Problem statement: Your answer is the listing, printed exactly as given.

Data in this exercise:

# # #

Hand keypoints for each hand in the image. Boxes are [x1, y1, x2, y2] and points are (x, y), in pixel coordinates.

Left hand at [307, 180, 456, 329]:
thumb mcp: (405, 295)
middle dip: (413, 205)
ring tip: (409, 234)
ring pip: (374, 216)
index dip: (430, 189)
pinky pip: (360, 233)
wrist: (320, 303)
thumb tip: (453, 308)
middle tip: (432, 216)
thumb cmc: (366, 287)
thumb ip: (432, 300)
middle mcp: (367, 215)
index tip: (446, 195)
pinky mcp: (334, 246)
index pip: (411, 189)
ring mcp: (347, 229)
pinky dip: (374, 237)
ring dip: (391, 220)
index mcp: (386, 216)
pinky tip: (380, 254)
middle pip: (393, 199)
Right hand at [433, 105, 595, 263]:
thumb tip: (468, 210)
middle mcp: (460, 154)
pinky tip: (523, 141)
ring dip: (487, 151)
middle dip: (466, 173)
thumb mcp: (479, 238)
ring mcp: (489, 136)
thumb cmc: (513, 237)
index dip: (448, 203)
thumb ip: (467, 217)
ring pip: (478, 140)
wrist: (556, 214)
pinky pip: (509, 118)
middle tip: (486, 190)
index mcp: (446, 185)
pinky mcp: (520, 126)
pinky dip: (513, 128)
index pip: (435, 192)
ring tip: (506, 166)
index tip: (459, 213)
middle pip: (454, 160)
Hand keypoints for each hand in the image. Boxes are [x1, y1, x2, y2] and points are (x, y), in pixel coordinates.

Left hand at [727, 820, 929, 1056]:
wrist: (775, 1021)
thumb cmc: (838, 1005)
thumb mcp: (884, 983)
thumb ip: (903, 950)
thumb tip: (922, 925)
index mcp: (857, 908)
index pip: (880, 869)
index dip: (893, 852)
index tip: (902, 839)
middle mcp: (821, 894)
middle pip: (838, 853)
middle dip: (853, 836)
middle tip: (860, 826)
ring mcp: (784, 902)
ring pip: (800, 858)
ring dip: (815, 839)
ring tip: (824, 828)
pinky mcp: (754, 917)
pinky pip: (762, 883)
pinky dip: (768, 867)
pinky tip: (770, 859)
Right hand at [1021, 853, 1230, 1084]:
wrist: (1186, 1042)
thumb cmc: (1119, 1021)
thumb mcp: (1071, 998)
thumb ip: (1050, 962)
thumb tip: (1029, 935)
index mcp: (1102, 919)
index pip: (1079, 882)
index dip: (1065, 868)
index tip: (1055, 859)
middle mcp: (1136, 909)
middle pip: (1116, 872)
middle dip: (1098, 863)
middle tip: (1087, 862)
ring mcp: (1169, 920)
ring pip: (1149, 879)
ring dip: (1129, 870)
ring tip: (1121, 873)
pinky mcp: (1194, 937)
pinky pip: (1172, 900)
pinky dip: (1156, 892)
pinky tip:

# # #

Solution for this task:
Hand keypoints for each hand in the image. Boxes are [x1, y1, x2, y2] and points are (x, y), in pixel coordinates.

Left hand at [307, 180, 456, 329]:
thumb mcp: (405, 295)
middle dip: (413, 205)
ring tip: (409, 234)
ring pip: (374, 216)
index dip: (430, 189)
pinky pip: (360, 233)
wrist: (320, 303)
thumb tip: (453, 308)
middle tip: (432, 216)
thumb cmc: (366, 287)
thumb ip: (432, 300)
middle mcp: (367, 215)
index tip: (446, 195)
pinky mcp: (334, 246)
index pip: (411, 189)
ring mcp: (347, 229)
pinky dip: (374, 237)
ring dip: (391, 220)
index mcp: (386, 216)
pinky tip: (380, 254)
middle pip: (393, 199)
Right hand at [433, 105, 595, 263]:
thumb tip: (468, 210)
middle mcp: (460, 154)
pinky tip: (523, 141)
ring dip: (487, 151)
middle dip: (466, 173)
thumb mcp: (479, 238)
ring mcp: (489, 136)
thumb cmc: (513, 237)
index dip: (448, 203)
thumb ip: (467, 217)
ring pip: (478, 140)
wrist: (556, 214)
pinky pip: (509, 118)
middle tip: (486, 190)
index mcp: (446, 185)
pinky mcp: (520, 126)
pinky dip: (513, 128)
index pip: (435, 192)
ring tip: (506, 166)
index tip: (459, 213)
middle pip: (454, 160)
Hand keypoints for each hand in the image. Boxes are [x1, y1, x2, y2] and points are (x, y), in pixel coordinates.

Left hand at [727, 820, 929, 1056]:
wrist: (775, 1021)
thumb cmc: (838, 1005)
thumb mcp: (884, 983)
thumb ip: (903, 950)
thumb tip: (922, 925)
index mcp: (857, 908)
index pip: (880, 869)
index dip: (893, 852)
index tip: (902, 839)
middle mcp: (821, 894)
middle pip: (838, 853)
middle dip: (853, 836)
middle tip: (860, 826)
ring mcp: (784, 902)
ring pip: (800, 858)
ring dip: (815, 839)
ring tip: (824, 828)
pinky mcp: (754, 917)
pinky pip: (762, 883)
pinky dip: (768, 867)
pinky tip: (770, 859)
Right hand at [1021, 853, 1230, 1084]:
wrist: (1186, 1042)
thumb cmc: (1119, 1021)
thumb mcp: (1071, 998)
thumb ip: (1050, 962)
thumb tip: (1029, 935)
index mcp: (1102, 919)
index pip: (1079, 882)
index dip: (1065, 868)
index tip: (1055, 859)
middle mcp: (1136, 909)
middle pip: (1116, 872)
middle dip: (1098, 863)
middle tip: (1087, 862)
ring mcp: (1169, 920)
ring pip: (1149, 879)
ring dip: (1129, 870)
ring tip: (1121, 873)
pinky mcp: (1194, 937)
pinky pip: (1172, 900)
pinky dip: (1156, 892)
pinky tip:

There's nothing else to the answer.